What you should do ->
Reproduce the data below verbatim, but leave out the pictures.

Extracted information ->
————————

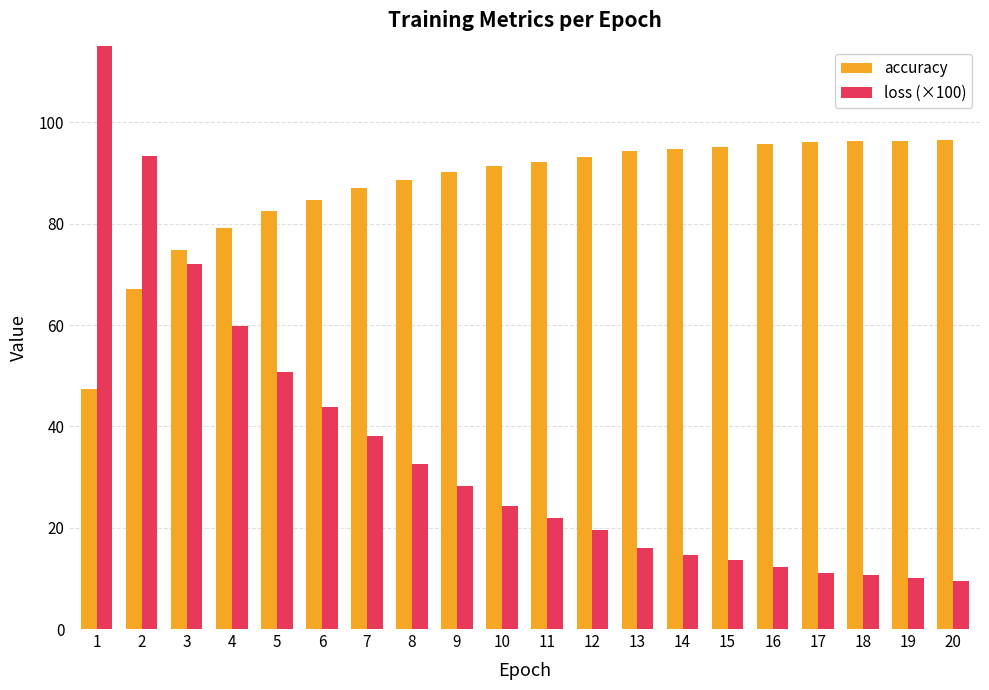

Reading left to right, what are all the values shown in this chart?

accuracy: 47.4	67.1	74.8	79.1	82.5	84.7	87.1	88.5	90.2	91.4	92.2	93.2	94.3	94.8	95.1	95.7	96.1	96.3	96.4	96.6
loss (×100): 143.7	93.3	72.0	59.8	50.8	43.7	38.0	32.6	28.3	24.2	21.9	19.6	16.1	14.6	13.6	12.3	11.1	10.7	10.2	9.4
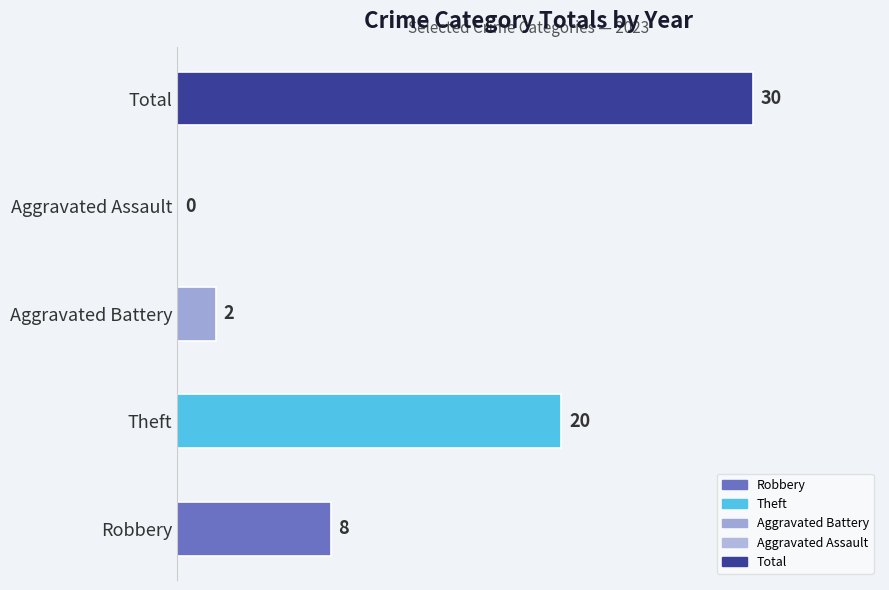

What is the change in value from Theft to Aggravated Battery?

-18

————————

Output of the exercise ->
Reading left to right, what are all the values shown in this chart?

accuracy: 47.4	67.1	74.8	79.1	82.5	84.7	87.1	88.5	90.2	91.4	92.2	93.2	94.3	94.8	95.1	95.7	96.1	96.3	96.4	96.6
loss (×100): 143.7	93.3	72.0	59.8	50.8	43.7	38.0	32.6	28.3	24.2	21.9	19.6	16.1	14.6	13.6	12.3	11.1	10.7	10.2	9.4

What is the change in value from Theft to Aggravated Battery?

-18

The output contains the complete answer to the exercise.